Leslie Kaufman reported an interesting trend on the New York Times Green blog: the sports industry is going green:

In a new report titled “Game Changer: How the Sports Industry Is Saving the Environment,” the Natural Resources Defense Council presents case studies of greening initiatives by sports leagues and franchises like switching from fossil fuels to solar energy, installing low-flush toilets to save water and conspicuously displaying recycling bins. We learn that:

  • As of last year, 17 percent of court surfaces at the Billie Jean King National Tennis Center in Queens were made of post-industrial recycled content. Ultra-low-flow faucets there have reduced water flow by 75 percent.
  • The National Hockey League purchased certified carbon offsets to compensate for all of the energy consumed at the 2011 Winter Classic at Heinz Field in Pittsburgh and recycled all of the cardboard, bottles and cans used at the game.
  • Before the N.C.A.A. Final Four events at Reliant Stadium in Houston in the spring of 2011, the conference and its partners organized an e-waste collection event in which more than 25,000 pounds of electronics were taken there to be disassembled and processed.
  • In the summer of 2010, a 25-acre solar array was installed in a former parking lot at the Pocono Raceway in Long Pond, Pa.

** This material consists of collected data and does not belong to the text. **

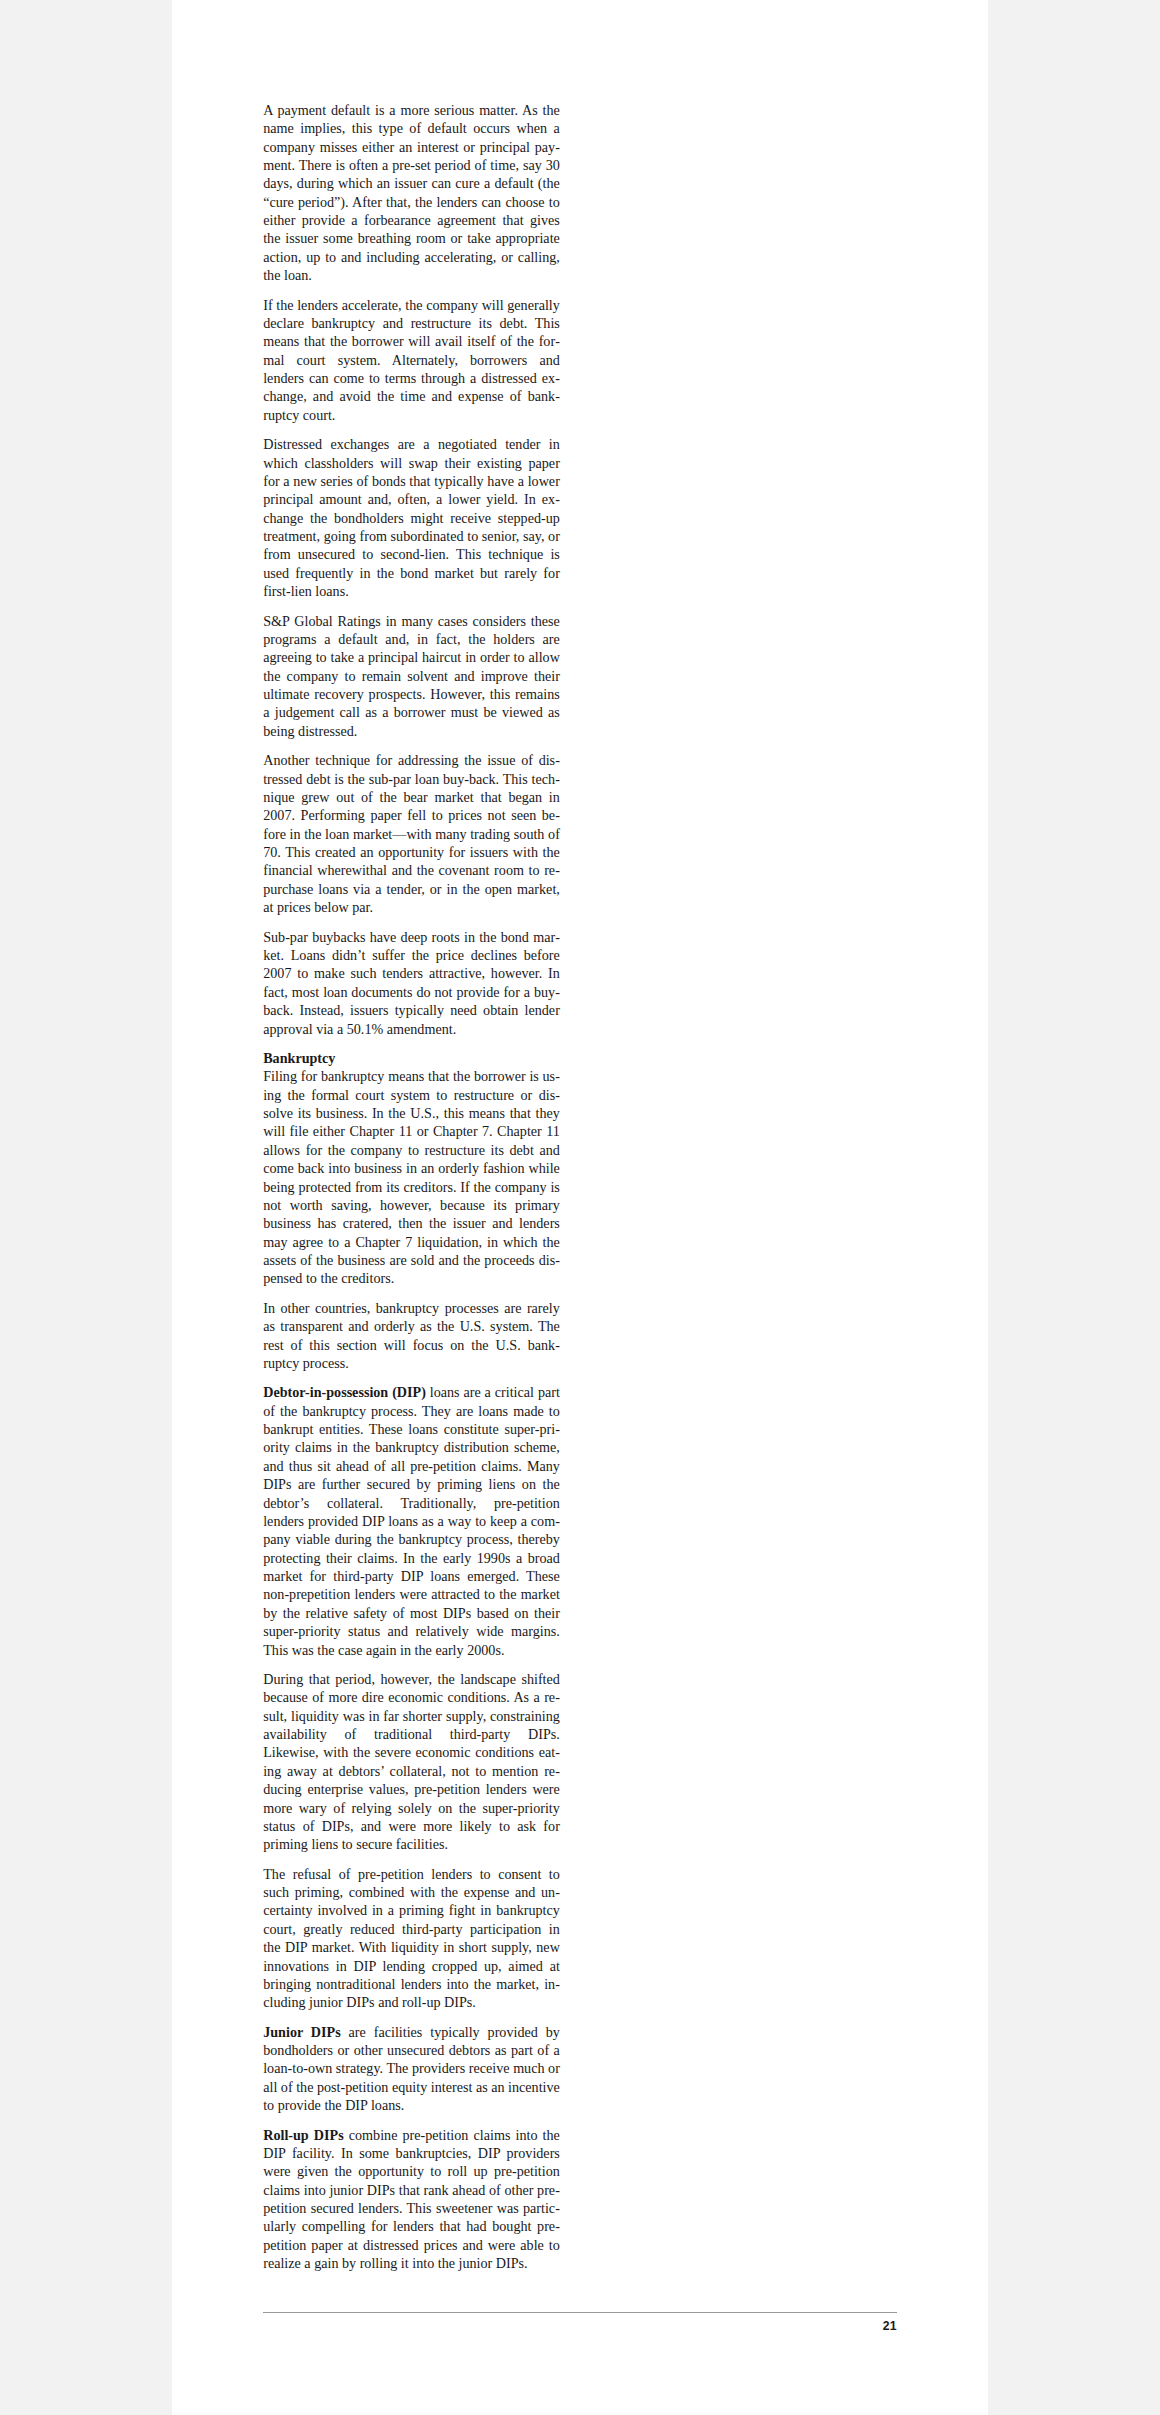A payment default is a more serious matter. As the name implies, this type of default occurs when a company misses either an interest or principal payment. There is often a pre-set period of time, say 30 days, during which an issuer can cure a default (the “cure period”). After that, the lenders can choose to either provide a forbearance agreement that gives the issuer some breathing room or take appropriate action, up to and including accelerating, or calling, the loan.
If the lenders accelerate, the company will generally declare bankruptcy and restructure its debt. This means that the borrower will avail itself of the formal court system. Alternately, borrowers and lenders can come to terms through a distressed exchange, and avoid the time and expense of bankruptcy court.
Distressed exchanges are a negotiated tender in which classholders will swap their existing paper for a new series of bonds that typically have a lower principal amount and, often, a lower yield. In exchange the bondholders might receive stepped-up treatment, going from subordinated to senior, say, or from unsecured to second-lien. This technique is used frequently in the bond market but rarely for first-lien loans.
S&P Global Ratings in many cases considers these programs a default and, in fact, the holders are agreeing to take a principal haircut in order to allow the company to remain solvent and improve their ultimate recovery prospects. However, this remains a judgement call as a borrower must be viewed as being distressed.
Another technique for addressing the issue of distressed debt is the sub-par loan buy-back. This technique grew out of the bear market that began in 2007. Performing paper fell to prices not seen before in the loan market—with many trading south of 70. This created an opportunity for issuers with the financial wherewithal and the covenant room to repurchase loans via a tender, or in the open market, at prices below par.
Sub-par buybacks have deep roots in the bond market. Loans didn’t suffer the price declines before 2007 to make such tenders attractive, however. In fact, most loan documents do not provide for a buyback. Instead, issuers typically need obtain lender approval via a 50.1% amendment.
Bankruptcy
Filing for bankruptcy means that the borrower is using the formal court system to restructure or dissolve its business. In the U.S., this means that they will file either Chapter 11 or Chapter 7. Chapter 11 allows for the company to restructure its debt and come back into business in an orderly fashion while being protected from its creditors. If the company is not worth saving, however, because its primary business has cratered, then the issuer and lenders may agree to a Chapter 7 liquidation, in which the assets of the business are sold and the proceeds dispensed to the creditors.
In other countries, bankruptcy processes are rarely as transparent and orderly as the U.S. system. The rest of this section will focus on the U.S. bankruptcy process.
Debtor-in-possession (DIP) loans are a critical part of the bankruptcy process. They are loans made to bankrupt entities. These loans constitute super-priority claims in the bankruptcy distribution scheme, and thus sit ahead of all pre-petition claims. Many DIPs are further secured by priming liens on the debtor’s collateral. Traditionally, pre-petition lenders provided DIP loans as a way to keep a company viable during the bankruptcy process, thereby protecting their claims. In the early 1990s a broad market for third-party DIP loans emerged. These non-prepetition lenders were attracted to the market by the relative safety of most DIPs based on their super-priority status and relatively wide margins. This was the case again in the early 2000s.
During that period, however, the landscape shifted because of more dire economic conditions. As a result, liquidity was in far shorter supply, constraining availability of traditional third-party DIPs. Likewise, with the severe economic conditions eating away at debtors’ collateral, not to mention reducing enterprise values, pre-petition lenders were more wary of relying solely on the super-priority status of DIPs, and were more likely to ask for priming liens to secure facilities.
The refusal of pre-petition lenders to consent to such priming, combined with the expense and uncertainty involved in a priming fight in bankruptcy court, greatly reduced third-party participation in the DIP market. With liquidity in short supply, new innovations in DIP lending cropped up, aimed at bringing nontraditional lenders into the market, including junior DIPs and roll-up DIPs.
Junior DIPs are facilities typically provided by bondholders or other unsecured debtors as part of a loan-to-own strategy. The providers receive much or all of the post-petition equity interest as an incentive to provide the DIP loans.
Roll-up DIPs combine pre-petition claims into the DIP facility. In some bankruptcies, DIP providers were given the opportunity to roll up pre-petition claims into junior DIPs that rank ahead of other pre-petition secured lenders. This sweetener was particularly compelling for lenders that had bought pre-petition paper at distressed prices and were able to realize a gain by rolling it into the junior DIPs.
21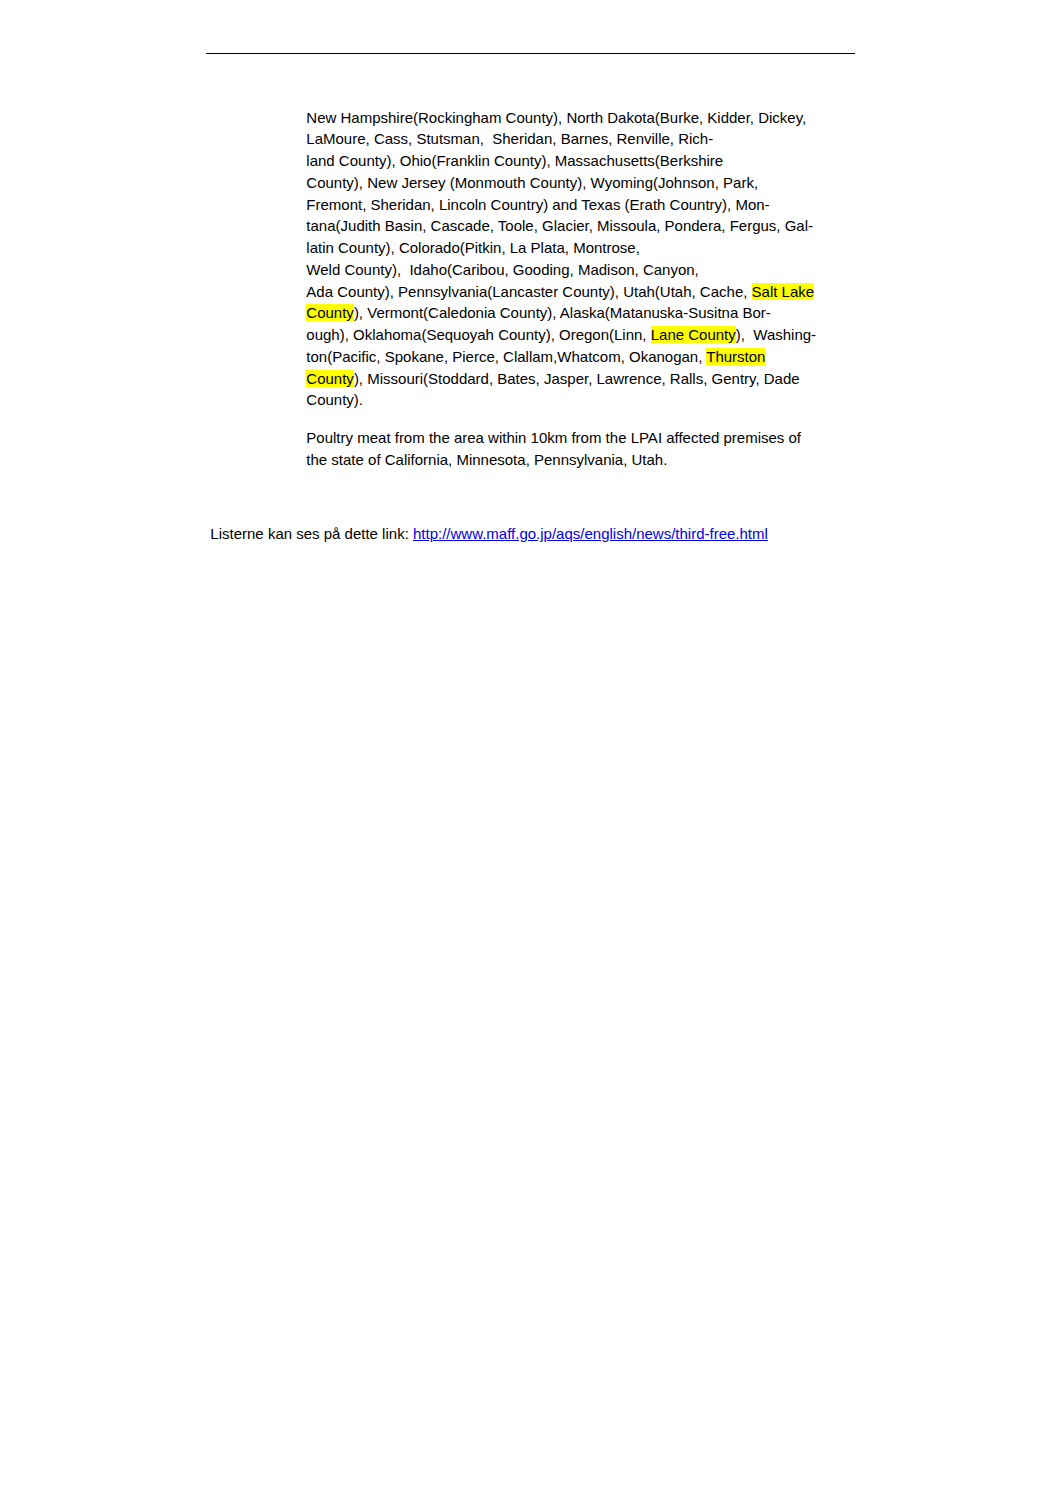New Hampshire(Rockingham County), North Dakota(Burke, Kidder, Dickey, LaMoure, Cass, Stutsman, Sheridan, Barnes, Renville, Rich-
land County), Ohio(Franklin County), Massachusetts(Berkshire
County), New Jersey (Monmouth County), Wyoming(Johnson, Park, Fremont, Sheridan, Lincoln Country) and Texas (Erath Country), Mon-
tana(Judith Basin, Cascade, Toole, Glacier, Missoula, Pondera, Fergus, Gal-
latin County), Colorado(Pitkin, La Plata, Montrose,
Weld County), Idaho(Caribou, Gooding, Madison, Canyon,
Ada County), Pennsylvania(Lancaster County), Utah(Utah, Cache, Salt Lake County), Vermont(Caledonia County), Alaska(Matanuska-Susitna Bor-
ough), Oklahoma(Sequoyah County), Oregon(Linn, Lane County), Washing-
ton(Pacific, Spokane, Pierce, Clallam,Whatcom, Okanogan, Thurston County), Missouri(Stoddard, Bates, Jasper, Lawrence, Ralls, Gentry, Dade County).
Poultry meat from the area within 10km from the LPAI affected premises of the state of California, Minnesota, Pennsylvania, Utah.
Listerne kan ses på dette link: http://www.maff.go.jp/aqs/english/news/third-free.html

The impacts of these greening initiatives are not known currently and the cost savings for the greener sports venues may not be extensive, but the effect of these initiatives has potential to reach outside of the industry and to the fans:

How these measures stack up against the resources consumed by the sports industry is not spelled out. Certainly the energy savings are modest by comparison with the industry’s enormous energy expenditures. But then, said Allen Hershkowitz, a senior scientist with the council who collaborates with the sports industry on greening initiatives, that’s not really the point for now. The goal, he said, is to raise the public’s consciousness about environmentally responsible behavior.

There is no reliable way to quantify the overall impact on sports fans, but Dr. Hershkowitz maintains that the industry has made a big difference. “Now it is about baseball, motherhood, apple pie and environmental protection,” he said.